ノヴァと騎士団の方へ帰還なさる侯爵様の見送りを。

侯爵様は関わりの薄いノヴァにもきちんとお声をかけてくれて、気にかけてくれていることが分かり僕も、きっとノヴァも嬉しい気持ちになる。




侯爵様を見送った後は、再びドラゴン親子の元へ。



「ルナイス、良い所へ来た。」

着くなりホルス様に抱えられてすたこらサッサと卵の元へ運ばれた。



どうやら藍色のドラゴンさんは子を探すために結構な魔力を消費し、残った少ない魔力を更に子に与えたことで気を失ってしまったらしい。

今は残って警護をしていた騎士団の人達が、回復薬をぶっかけて、ドラゴンの前に結構な量の魔獣肉を用意してくれているので、あのドラゴンは心配なさそう。



藍色のドラゴンさんが目を覚ましたとしても、しばらくは子に魔力を与えられないのでホルス様は僕を卵の所へ運んだみたい。




ペタっと卵に触れるとぐぃっと魔力が一気に抜ける感覚に体がふらついたが、ホルス様が支えてくれたので地面に倒れずにすんだ。


「小僧。母が心配なのは分かるがルナイスから強引に魔力を奪うでない。」


僕を支えたホルス様が卵をコツンと叩き、卵の子を叱ると卵がゆらりと揺れた。


『ごめんなさい。』


そして頭の中に聞こえてきた声にそれが謝罪の動きだったのだと分かった。







「ホルス様、ドラゴンで卵の時からこんなに言葉とか理解しているの?」


卵の中の子はこちらの言葉をしっかりと理解しているようだし、受け答えもできる様子で、ドラゴンの知能って?と気になった僕は遠慮なくホルス様に質問する。

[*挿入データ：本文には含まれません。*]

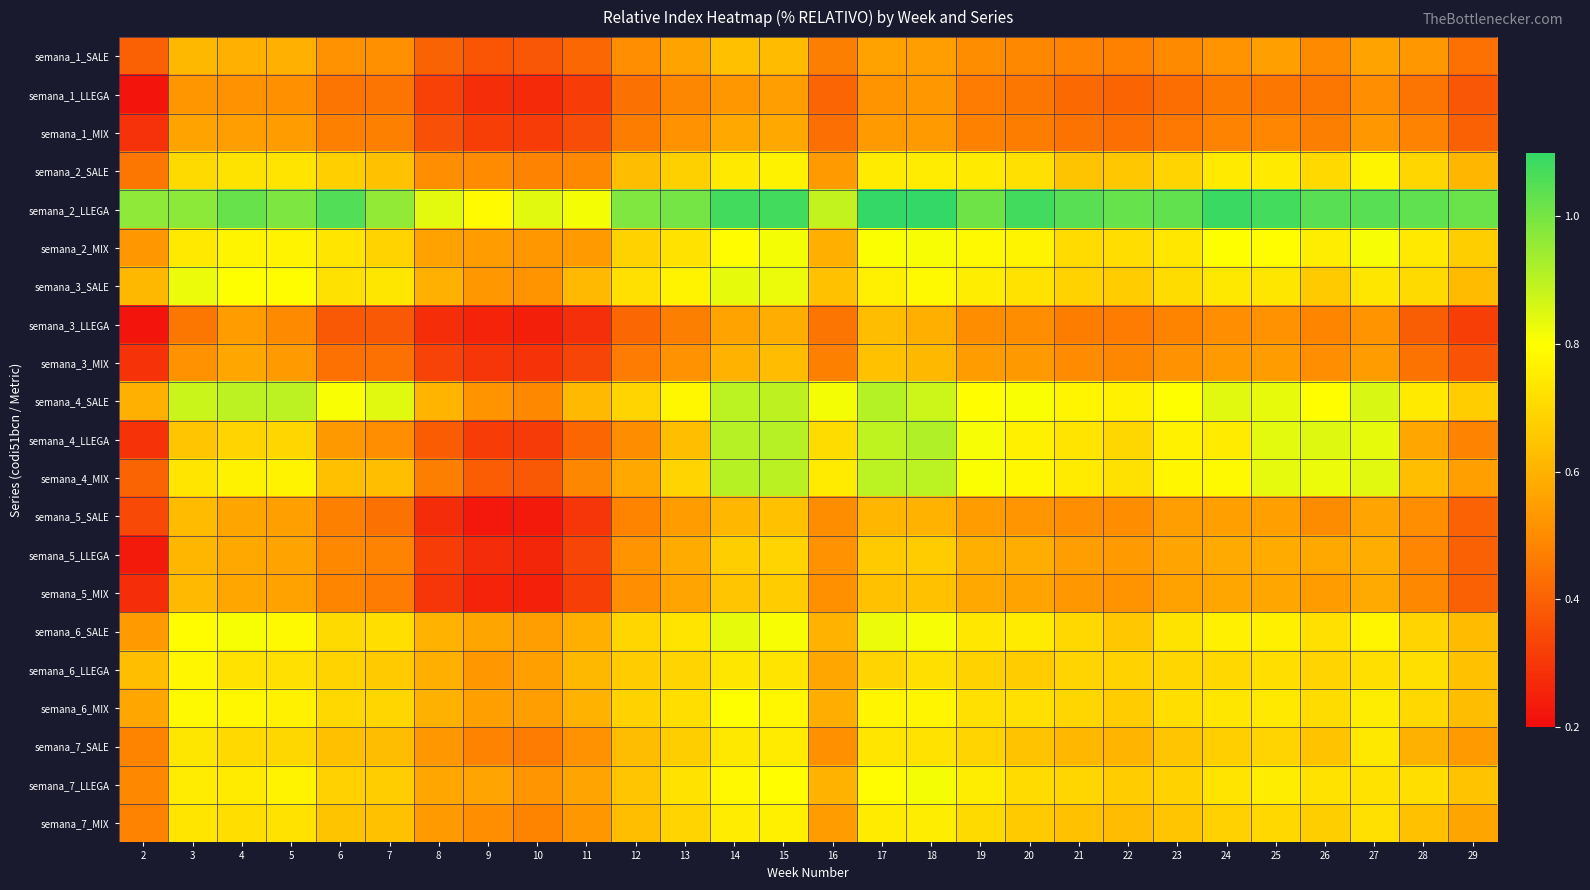

What is the spread (max minus min) of values at 28?

0.6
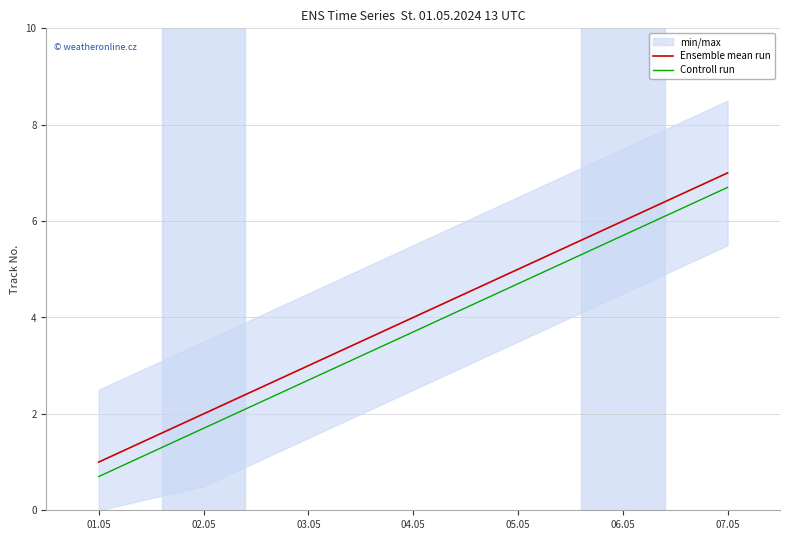

At which category is the sum across all series the highest?

07.05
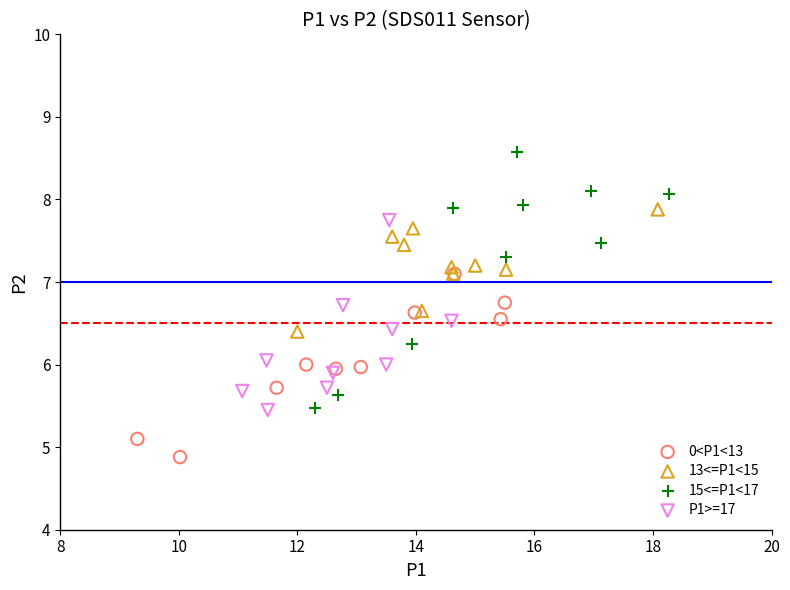

Which series reaches the minimum Y coordinate?

0<P1<13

近くにやってきたノヴァも気になるのか僕の隣に来てホルス様に視線を向ける。





「個体によるな。我等のようなスピリットに近い者は卵の時からたくさんのことを理解しているが、ワイバーンなどのように魔獣に近い者は卵の時には喋らんし言葉も理解しておらんな。この小僧はなかなかに魔力量の多い子のようだから、これだけしっかりと意思疎通ができているのだろう。」



ホルス様の説明に、これは今まで人間が知らなかった新しい情報では?とノヴァを見ればノヴァも僕を見ていて、目が合うと深く頷いてくれたので、今聞いたことは間違いなくドラゴンについての書物に新たに書き加えられる新情報だ。

見聞きした情報を何でもかんでも馬鹿正直に書き残すのはよくない。
情報の種類によっては、悪用しようと企む輩の補助となってしまう。



これはよくよくホルス様を含め、とーさま達とご相談して書物に書き記すかどうかを決めなくちゃ。